DA: Was war die wichtigste Erkenntnis, die Sie auf der Deutschlandforschertagung gewonnen haben? Welcher Beitrag in Ihrer Sektion war besonders interessant oder überraschend?
Dr. Irmgard Zündorf: In meiner Sektion mit dem Titel "Kultur im Schatten der Mauer" ergaben sich für mich drei Einsichten: Erstens wurde sehr deutlich, wie die Kultur in der DDR als Mittel zur politischen Anerkennung als Staat genutzt werden sollte. Zudem war die Kultur aber auch ein mögliches Feld auf dem der deutsche-deutsche Austausch stattfand, der in anderen Bereichen stockte. Die dritte Erkenntnis schließlich bezieht sich auf die Rezeption der DDR-Kunst vor und nach 1990, die sowohl Brüche als auch Kontinuitäten aufweist. Dies wurde besonders deutlich am Beispiel des Lebenswerks von Volker Braun, der nach 1990 eher in die innere Migration gegangen ist und nur noch einem kleinen Publikum bekannt ist als auch an der Rezeption des Films "Nackt unter Wölfen" nach dem Buch von Bruno Apitz, dessen Neuverfilmung für die ARD gerade ansteht.
DA: Hat die (überwundene) Teilung Deutschlands noch eine Relevanz für die nachfolgenden Generationen oder wird die DDR rückblickend nur eine Fußnote der Geschichte bleiben?
Dr. Irmgard Zündorf: Die Teilung Deutschlands und die Fortdauer der unterschiedlichen Prägungen in West und Ost war auf der Deutschlandforschertagung ständiges Thema. Dabei wurde deutlich, dass Unterschiede nach wie vor bestehen. Schon allein deshalb ist die Teilung beziehungsweise die Geschichte der DDR nach wie vor ein gesellschaftliches Thema.

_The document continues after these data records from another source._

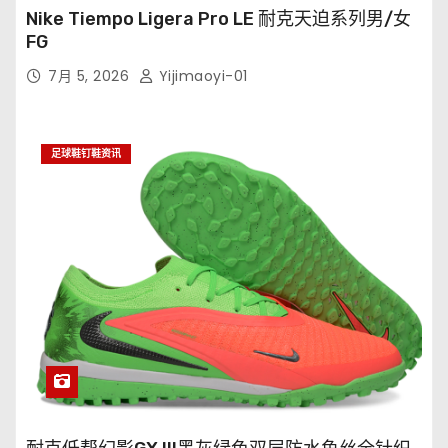
Nike Tiempo Ligera Pro LE 耐克天迫系列男/女
FG
7月 5, 2026
Yijimaoyi-01
足球鞋钉鞋资讯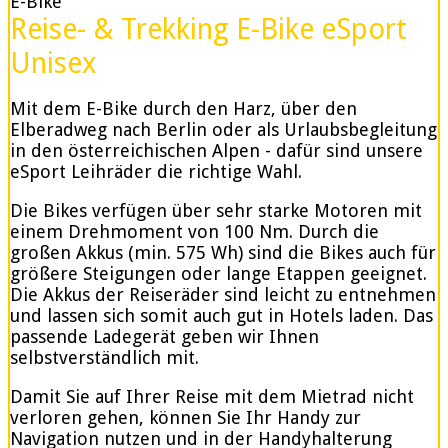
E-Bike
Reise- & Trekking E-Bike eSport
Unisex
Mit dem E-Bike durch den Harz, über den
Elberadweg nach Berlin oder als Urlaubsbegleitung
in den österreichischen Alpen - dafür sind unsere
eSport Leihräder die richtige Wahl.
Die Bikes verfügen über sehr starke Motoren mit
einem Drehmoment von 100 Nm. Durch die
großen Akkus (min. 575 Wh) sind die Bikes auch für
größere Steigungen oder lange Etappen geeignet.
Die Akkus der Reiseräder sind leicht zu entnehmen
und lassen sich somit auch gut in Hotels laden. Das
passende Ladegerät geben wir Ihnen
selbstverständlich mit.
Damit Sie auf Ihrer Reise mit dem Mietrad nicht
verloren gehen, können Sie Ihr Handy zur
Navigation nutzen und in der Handyhalterung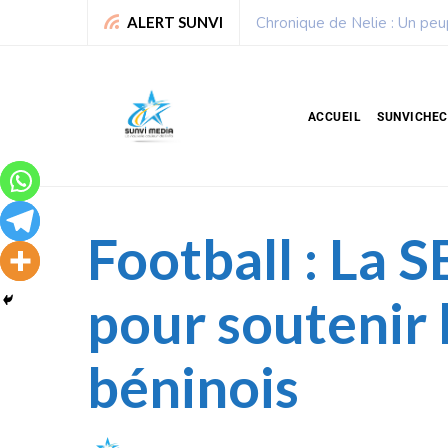
Sport : La Fédération bénino
ALERT SUNVI
ACCUEIL
SUNVICHE
Football : La 
pour soutenir l
béninois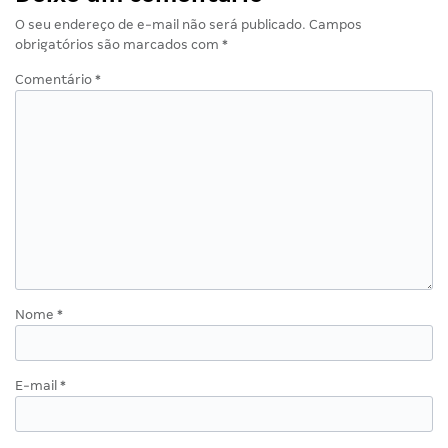
O seu endereço de e-mail não será publicado.
Campos
obrigatórios são marcados com
*
Comentário
*
Nome
*
E-mail
*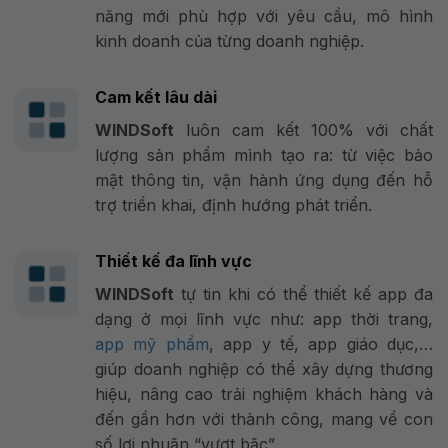
năng mới phù hợp với yêu cầu, mô hình
kinh doanh của từng doanh nghiệp.
Cam kết lâu dài
WINDSoft
luôn cam kết 100% với chất
lượng sản phẩm mình tạo ra: từ việc bảo
mật thông tin, vận hành ứng dụng đến hỗ
trợ triển khai, định hướng phát triển.
Thiết kế đa lĩnh vực
WINDSoft
tự tin khi có thể thiết kế app đa
dạng ở mọi lĩnh vực như: app thời trang,
app mỹ phẩm
, app y tế, app giáo dục,…
giúp doanh nghiệp có thể xây dựng thương
hiệu, nâng cao trải nghiệm khách hàng và
đến gần hơn với thành công, mang về con
số lợi nhuận “vượt bậc”.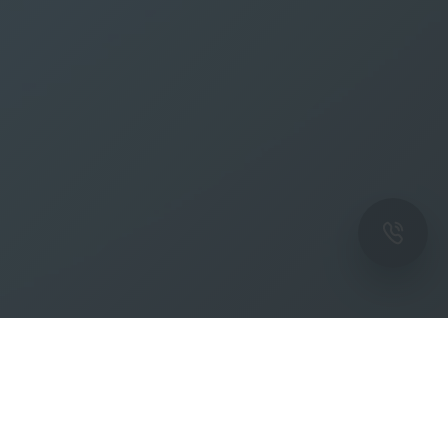
ОК
Подпишитесь на рассылку новостей и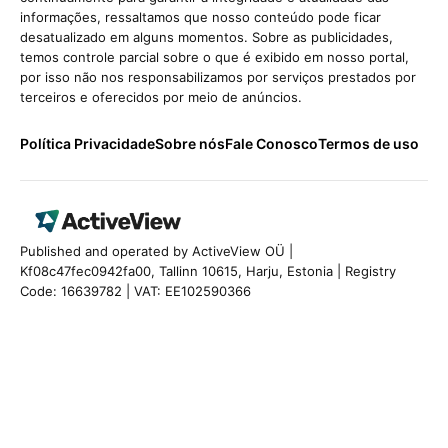
informações, ressaltamos que nosso conteúdo pode ficar
desatualizado em alguns momentos. Sobre as publicidades,
temos controle parcial sobre o que é exibido em nosso portal,
por isso não nos responsabilizamos por serviços prestados por
terceiros e oferecidos por meio de anúncios.
Política Privacidade
Sobre nós
Fale Conosco
Termos de uso
Published and operated by ActiveView OÜ |
Kf08c47fec0942fa00, Tallinn 10615, Harju, Estonia | Registry
Code: 16639782 | VAT: EE102590366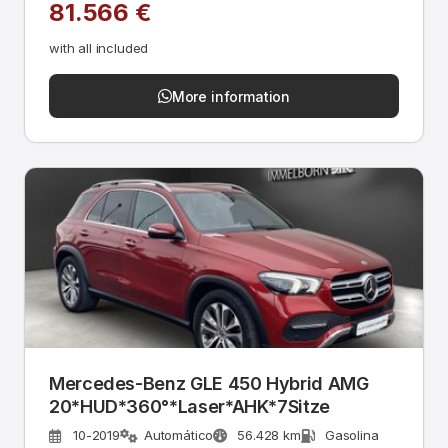
81.566 €
with all included
More information
Mercedes-Benz GLE 450 Hybrid AMG
20*HUD*360°*Laser*AHK*7Sitze
10-2019
Automático
56.428 km
Gasolina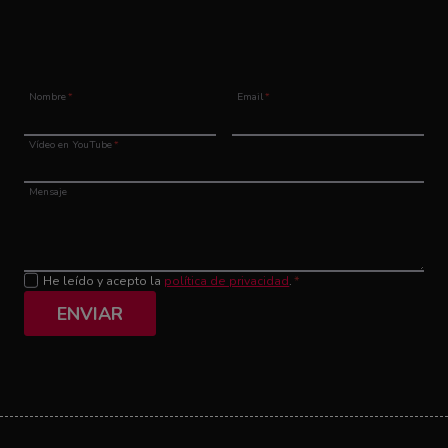
Nombre
*
Email
*
Vídeo en YouTube
*
Mensaje
He leído y acepto la
política de privacidad
.
*
ENVIAR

Problematisch schien zudem nicht die unterschiedliche Prägung, die vielmehr begrüßt wurde, sondern die damit teilweise verbundene unterschiedliche Bewertung von Lebenswegen.
DA: Wie muss DDR-Geschichte im Sinne der politischen Bildung vermittelt werden, um die Nach-Wende-Generation und insbesondere Menschen mit Migrationshintergrund zu erreichen?
Dr. Irmgard Zündorf: Diese Frage stand vor allem in der Abschlussdiskussion im Raum und es wurde deutlich, dass sich die Deutsche Geschichte nicht mehr allein um sich selbst drehen sollte, sondern im europäischen und internationalen Kontext betrachtet werden muss. So sollten in der politischen Bildung Anknüpfungspunkte in der Geschichte für die jüngere Generation gefunden werden. Flucht, Vertreibung, Ausgrenzung, Trennung von der Familie, wirtschaftliche Probleme - das sind alles keine genuin deutschen und keine allein historischen Themen, sondern lassen sich auch international und aus heutiger Perspektive betrachten.
DA: In seinem Einführungsvortrag hat Christoph Kleßmann gefordert, die Geschichte der beiden deutschen Staaten nicht unabhängig voneinander zu betrachten. Warum brauchen wir eine solche integrierte deutsche Nachkriegsgeschichte?
Dr. Irmgard Zündorf: Die DDR aber auch die Bundesrepublik waren keine Inseln, die als Sonderfall der Geschichte abgetrennt und unabhängig voneinander und der Welt existierten. Sie hatten gemeinsame Wurzeln und vielfältige Verbindungen - über den gesamten Zeitraum ihrer getrennten Existenz. Um ein Verständnis für den einen oder anderen Teil Deutschlands aufzubringen, hilft es, sich die gemeinsame Vorgeschichte, die Form der Interdependenzen sowie schließlich die Wiedervereinigung anzuschauen. Dies erleichtert auch ein Verständnis dafür, wie sich die Bundesrepublik nach 1990 entwickelte.